In her latest piece for the Atlantic, Christina Hoff Sommers – author of “The War against Boys” – continues to make the case that boys are losing out in education, are being disadvantaged by schools that supposedly cater exclusively to girls and are thus in need of remedial help in order to catch up to girls educationally. Arguments like hers are still going strong in public discourse, although a vast amount of research has shown the situation to be much more complicated than she makes it sound. Instead of falling back to anti-feminist and gender-reinforcing ‘solutions’ – such as those proposed by Christina Hoff Sommers and others – an intersectional feminist analysis of gender and education is much more useful in accounting for the inequities in educational outcomes between different groups of students.
Hoff Sommers’ central assumption about boys and education is that all boys are doing poorly compared to girls (and possibly worse than ever):
“Boys in all ethnic groups and social classes are far less likely than their sisters to feel connected to school, to earn good grades, or to have high academic aspirations.”
However, the data on gender and education actually paints a very different picture. We are not dealing with an increasing number of boys staying away from higher education. Actually, quite the opposite is the case: Both men and women today enroll in universities at historically high numbers in the US, making boys more likely to attend and graduate from university than thirty years ago, as percentages of both males and females attending university as a proportion of the population have continued to grow over the past few decades. What we are seeing then, is not a decline in male educational attainment but an increase – although, admittedly, a smaller increase compared to that of female students who are enrolling in university at unparalleled numbers.
Additionally, Hoff Sommers’ claim that boys as a group – across racial and class boundaries – are falling behind by wide margins is not substantiated by the data either. True, there is a gender gap for all of these groups, but the magnitude of the respective gaps is what really makes the difference:
“[T]he gender gap between college-age middle-class white males and white females is rather small, 51% women to 49% men. But only 37% of black college students are male, and 63% female, and 45% of Hispanic students are male, compared with 55% female” (Kimmel 2010: 25).
In other words, race and class arguably matter far more than gender when it comes to educational achievement, and it is simply misleading when commentators like Hoff Sommers suggest that all boys are suffering in schools today. Rather than treating boys as a disadvantaged group, socioeconomic status must be brought into the picture:
“Financial capital; social capital; access to role models, mentors, and information, individual attitudes (especially aspirations); and prior academic performance are […] important determinants of inequalities in educational attainment. These resources, which are amassed from family, neighborhood, and school environments, explain in part ethnic and racial differences in educational attainment” (Buchmann et al. 2008: 327).
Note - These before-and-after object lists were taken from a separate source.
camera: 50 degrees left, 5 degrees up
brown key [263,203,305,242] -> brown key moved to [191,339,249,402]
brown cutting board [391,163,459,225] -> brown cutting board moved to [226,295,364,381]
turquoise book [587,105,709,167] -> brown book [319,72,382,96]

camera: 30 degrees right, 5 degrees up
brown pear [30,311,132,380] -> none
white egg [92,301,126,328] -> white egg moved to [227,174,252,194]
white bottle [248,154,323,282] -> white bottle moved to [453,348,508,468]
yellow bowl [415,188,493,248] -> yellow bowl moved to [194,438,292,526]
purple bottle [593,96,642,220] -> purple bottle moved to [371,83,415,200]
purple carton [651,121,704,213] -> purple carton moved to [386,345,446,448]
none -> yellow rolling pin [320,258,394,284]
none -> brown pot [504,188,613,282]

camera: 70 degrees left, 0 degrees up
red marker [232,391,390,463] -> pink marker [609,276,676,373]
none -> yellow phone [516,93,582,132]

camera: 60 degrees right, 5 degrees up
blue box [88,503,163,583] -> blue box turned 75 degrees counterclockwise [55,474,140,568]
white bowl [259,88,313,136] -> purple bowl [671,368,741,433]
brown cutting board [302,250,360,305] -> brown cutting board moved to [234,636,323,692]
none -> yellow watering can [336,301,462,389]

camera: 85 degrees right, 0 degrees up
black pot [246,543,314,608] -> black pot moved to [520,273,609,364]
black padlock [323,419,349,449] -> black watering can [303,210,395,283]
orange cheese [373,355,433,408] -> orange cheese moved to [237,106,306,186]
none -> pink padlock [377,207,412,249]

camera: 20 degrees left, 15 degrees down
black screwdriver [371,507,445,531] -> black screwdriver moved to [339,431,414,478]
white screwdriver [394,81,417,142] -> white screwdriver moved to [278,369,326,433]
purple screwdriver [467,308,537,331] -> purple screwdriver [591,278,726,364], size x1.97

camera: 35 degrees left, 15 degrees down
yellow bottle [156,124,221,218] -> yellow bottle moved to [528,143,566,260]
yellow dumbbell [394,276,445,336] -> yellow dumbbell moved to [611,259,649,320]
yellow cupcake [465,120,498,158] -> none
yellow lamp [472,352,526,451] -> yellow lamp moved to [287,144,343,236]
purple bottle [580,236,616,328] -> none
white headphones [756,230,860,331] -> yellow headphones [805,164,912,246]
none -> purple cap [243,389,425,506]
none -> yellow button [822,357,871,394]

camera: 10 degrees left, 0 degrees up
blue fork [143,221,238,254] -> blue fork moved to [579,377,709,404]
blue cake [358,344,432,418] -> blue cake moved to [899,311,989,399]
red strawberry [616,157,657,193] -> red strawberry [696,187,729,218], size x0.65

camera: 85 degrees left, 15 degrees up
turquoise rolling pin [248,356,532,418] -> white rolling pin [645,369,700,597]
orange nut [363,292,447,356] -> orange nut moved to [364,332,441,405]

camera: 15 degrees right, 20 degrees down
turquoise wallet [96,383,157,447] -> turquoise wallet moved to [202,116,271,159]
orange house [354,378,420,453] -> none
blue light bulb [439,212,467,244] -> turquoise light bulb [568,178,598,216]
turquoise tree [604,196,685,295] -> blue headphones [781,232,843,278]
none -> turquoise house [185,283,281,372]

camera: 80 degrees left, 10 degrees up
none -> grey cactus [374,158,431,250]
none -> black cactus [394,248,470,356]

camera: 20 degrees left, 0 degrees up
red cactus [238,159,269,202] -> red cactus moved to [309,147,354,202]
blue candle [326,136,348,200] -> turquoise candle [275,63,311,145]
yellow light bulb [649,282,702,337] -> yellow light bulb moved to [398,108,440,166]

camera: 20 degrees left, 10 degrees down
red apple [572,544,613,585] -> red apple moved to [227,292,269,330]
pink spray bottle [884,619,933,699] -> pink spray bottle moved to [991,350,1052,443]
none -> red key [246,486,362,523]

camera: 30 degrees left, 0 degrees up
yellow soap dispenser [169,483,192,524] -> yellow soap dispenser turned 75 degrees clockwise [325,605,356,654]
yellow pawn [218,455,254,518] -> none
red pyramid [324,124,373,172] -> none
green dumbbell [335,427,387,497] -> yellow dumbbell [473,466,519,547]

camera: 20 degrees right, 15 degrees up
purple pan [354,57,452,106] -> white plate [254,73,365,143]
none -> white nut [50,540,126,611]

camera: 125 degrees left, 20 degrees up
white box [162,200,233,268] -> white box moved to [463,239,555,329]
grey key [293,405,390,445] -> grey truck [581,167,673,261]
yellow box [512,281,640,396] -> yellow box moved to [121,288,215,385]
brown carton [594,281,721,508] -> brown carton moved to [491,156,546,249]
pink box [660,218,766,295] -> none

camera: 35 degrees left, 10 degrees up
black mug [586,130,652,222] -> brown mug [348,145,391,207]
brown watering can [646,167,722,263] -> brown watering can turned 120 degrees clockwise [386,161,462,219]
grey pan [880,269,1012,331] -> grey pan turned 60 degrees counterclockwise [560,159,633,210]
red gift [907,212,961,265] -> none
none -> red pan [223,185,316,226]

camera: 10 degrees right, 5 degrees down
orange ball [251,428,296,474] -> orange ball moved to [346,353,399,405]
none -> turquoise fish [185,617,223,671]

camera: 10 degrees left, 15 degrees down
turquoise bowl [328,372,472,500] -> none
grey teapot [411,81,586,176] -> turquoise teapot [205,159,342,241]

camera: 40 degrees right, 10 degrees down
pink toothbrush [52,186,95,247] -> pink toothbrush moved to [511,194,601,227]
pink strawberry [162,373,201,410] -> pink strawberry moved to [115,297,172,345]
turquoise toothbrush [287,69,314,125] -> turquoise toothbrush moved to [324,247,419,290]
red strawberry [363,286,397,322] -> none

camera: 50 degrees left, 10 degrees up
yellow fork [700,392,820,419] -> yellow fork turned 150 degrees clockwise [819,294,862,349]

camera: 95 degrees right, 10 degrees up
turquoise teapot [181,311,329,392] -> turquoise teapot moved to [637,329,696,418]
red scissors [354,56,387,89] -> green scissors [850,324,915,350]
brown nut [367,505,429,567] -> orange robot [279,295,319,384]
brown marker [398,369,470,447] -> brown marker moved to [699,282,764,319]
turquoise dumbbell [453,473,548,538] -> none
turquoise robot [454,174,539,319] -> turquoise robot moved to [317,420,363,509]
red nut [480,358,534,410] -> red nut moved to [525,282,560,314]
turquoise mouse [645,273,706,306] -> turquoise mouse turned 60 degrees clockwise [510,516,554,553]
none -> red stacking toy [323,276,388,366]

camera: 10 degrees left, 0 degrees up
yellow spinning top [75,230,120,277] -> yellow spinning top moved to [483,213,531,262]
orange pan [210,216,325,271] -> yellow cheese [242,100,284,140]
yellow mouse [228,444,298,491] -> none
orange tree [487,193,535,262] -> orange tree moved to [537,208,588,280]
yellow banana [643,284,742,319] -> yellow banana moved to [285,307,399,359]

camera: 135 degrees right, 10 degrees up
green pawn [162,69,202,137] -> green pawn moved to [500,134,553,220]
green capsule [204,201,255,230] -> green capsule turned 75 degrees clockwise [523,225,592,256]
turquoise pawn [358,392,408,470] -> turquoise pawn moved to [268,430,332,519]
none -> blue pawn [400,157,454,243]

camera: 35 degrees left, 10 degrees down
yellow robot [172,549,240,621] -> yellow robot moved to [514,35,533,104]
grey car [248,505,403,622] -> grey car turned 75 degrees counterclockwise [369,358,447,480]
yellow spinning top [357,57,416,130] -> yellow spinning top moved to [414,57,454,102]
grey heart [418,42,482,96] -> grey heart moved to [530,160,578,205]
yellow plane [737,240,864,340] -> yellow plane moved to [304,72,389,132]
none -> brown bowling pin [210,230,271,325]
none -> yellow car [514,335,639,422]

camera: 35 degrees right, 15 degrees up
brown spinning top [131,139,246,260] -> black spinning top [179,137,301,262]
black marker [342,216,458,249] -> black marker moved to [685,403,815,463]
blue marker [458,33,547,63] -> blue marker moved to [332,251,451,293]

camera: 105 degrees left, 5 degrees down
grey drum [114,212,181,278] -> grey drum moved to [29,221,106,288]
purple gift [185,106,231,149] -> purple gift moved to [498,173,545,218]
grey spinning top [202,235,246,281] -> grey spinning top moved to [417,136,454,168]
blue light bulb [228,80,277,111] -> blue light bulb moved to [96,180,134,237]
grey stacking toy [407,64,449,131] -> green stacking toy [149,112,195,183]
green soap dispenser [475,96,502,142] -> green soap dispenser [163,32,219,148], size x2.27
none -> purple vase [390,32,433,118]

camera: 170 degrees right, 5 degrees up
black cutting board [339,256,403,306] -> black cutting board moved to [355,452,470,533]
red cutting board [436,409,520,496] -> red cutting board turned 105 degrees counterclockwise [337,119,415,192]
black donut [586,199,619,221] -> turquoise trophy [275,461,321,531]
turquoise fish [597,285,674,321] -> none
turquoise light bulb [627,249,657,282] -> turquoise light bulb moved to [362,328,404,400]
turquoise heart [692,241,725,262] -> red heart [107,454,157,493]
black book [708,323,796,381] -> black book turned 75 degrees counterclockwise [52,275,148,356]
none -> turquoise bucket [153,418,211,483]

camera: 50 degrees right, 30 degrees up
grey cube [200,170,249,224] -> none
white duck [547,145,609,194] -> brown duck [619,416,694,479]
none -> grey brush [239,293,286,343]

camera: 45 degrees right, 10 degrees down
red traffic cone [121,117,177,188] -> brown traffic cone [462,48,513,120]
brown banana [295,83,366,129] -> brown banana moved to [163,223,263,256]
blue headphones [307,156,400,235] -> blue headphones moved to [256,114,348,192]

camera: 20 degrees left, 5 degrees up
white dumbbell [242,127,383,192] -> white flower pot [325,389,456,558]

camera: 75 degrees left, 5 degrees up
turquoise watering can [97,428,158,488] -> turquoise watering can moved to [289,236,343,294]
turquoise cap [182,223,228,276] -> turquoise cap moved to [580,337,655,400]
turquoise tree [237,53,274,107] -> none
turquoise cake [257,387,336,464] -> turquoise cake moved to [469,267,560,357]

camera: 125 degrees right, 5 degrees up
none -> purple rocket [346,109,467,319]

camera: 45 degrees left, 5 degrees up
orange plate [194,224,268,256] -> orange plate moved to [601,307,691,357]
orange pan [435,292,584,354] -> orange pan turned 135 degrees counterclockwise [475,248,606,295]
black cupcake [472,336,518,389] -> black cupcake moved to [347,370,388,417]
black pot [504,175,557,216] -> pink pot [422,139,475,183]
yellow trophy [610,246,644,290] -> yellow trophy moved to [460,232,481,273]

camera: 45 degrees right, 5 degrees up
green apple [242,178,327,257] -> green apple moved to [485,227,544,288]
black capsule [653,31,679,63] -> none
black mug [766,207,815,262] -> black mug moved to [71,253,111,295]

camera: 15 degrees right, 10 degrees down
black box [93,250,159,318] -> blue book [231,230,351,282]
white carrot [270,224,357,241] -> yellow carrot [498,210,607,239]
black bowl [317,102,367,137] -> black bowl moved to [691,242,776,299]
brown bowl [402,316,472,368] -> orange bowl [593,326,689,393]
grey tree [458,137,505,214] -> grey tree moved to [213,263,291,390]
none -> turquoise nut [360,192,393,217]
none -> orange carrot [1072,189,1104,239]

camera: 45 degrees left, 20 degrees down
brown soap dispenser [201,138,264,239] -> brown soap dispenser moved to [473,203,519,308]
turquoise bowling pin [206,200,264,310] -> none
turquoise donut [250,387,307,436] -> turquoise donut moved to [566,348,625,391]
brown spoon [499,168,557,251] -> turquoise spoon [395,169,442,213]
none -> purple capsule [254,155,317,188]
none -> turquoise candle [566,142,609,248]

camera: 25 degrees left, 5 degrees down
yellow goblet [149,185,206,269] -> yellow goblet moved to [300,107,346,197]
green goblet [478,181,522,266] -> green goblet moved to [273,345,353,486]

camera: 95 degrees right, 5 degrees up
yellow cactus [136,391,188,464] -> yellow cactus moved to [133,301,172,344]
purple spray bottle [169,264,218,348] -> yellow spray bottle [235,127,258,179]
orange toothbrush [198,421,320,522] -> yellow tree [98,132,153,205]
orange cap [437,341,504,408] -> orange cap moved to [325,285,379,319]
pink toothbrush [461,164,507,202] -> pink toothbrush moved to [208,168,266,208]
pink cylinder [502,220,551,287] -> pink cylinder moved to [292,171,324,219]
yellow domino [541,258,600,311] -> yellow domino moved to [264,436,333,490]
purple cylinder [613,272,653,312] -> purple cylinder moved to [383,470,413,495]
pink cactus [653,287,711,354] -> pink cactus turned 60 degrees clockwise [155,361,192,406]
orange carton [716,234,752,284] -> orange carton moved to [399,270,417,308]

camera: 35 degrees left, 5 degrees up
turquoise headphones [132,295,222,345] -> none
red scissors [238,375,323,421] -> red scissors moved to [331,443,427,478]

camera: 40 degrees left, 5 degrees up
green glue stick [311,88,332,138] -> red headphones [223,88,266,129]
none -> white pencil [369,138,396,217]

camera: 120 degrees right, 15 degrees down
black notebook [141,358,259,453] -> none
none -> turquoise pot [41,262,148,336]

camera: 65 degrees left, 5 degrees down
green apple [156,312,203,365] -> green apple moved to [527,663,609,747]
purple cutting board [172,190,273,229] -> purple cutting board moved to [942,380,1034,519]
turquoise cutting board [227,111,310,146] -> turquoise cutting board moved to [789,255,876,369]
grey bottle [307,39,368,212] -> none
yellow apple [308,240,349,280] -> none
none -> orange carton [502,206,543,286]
Granted, this more holistic and intersectional approach to differences in educational achievement, does not yet explain why there is a gender gap between (some groups of) girls and boys, of course. Hoff Sommers’ explanation is one of inherent distinctiveness between the genders, as she argues that “we must acknowledge the fact that boys and girls are different“ and then goes on to propose that pedagogies should take these differences into account. However, this essentialist response to gender inequalities is, of course, unable to account for the vast diversity in interest, motivation, talents and preferences within each gender category, and as such is nothing more than a reaffirmation of gender stereotypes that proposes teaching to those stereotypes as the solution.
A far more adequate explanation of why (some) boys are doing worse compared to (some) girls, especially at the tail end of educational achievement, can be had by drawing on research from the fields of feminist education studies and masculinity studies: Scholars have argued that it is the specific constructions of masculinity that boys aspire to that end up interfering with their motivation for and engagement in education. If some boys are unable to establish and proof their masculinity by being at the very top academically, they may more quickly than girls resort to alternative expressions of masculinity (emphasizing ‘coolness’, becoming the class clown, openly defying teachers) that harm their educational prospects in the long run. Moreover, the connotations of reading and studying as culturally female activities further contribute to some boys’ aversion toward schooling; this, of course, is especially salient for students from economically disadvantaged households and communities where educational engagement might directly clash with dominant constructions of working-class masculinity.
Acknowledging the interplay of race and class with our narrow conception of masculinity, as well as seriously investing in the US public education system would likely be a far more adequate response to questions of equity in education, than Hoff Sommers’ decrying of an imagined feminist conspiracy to ignore boys and her call for more vocational training for young men – which not only caters to existing gender stereotypes but also ends up proposing to prepare men for industrial jobs that might well have been exported to the global south by the time these young men complete their high school education.
Martino, Wayne, Martin Mills & Bob Lingard. 2007. “Getting Boys’ Education ‘Right': The Australian Government’s Parliamentary Inquiry Report as an Exemplary Instance of Recuperative Masculinity Politics.” British Journal of Sociology of Education 28(1): 5 – 21.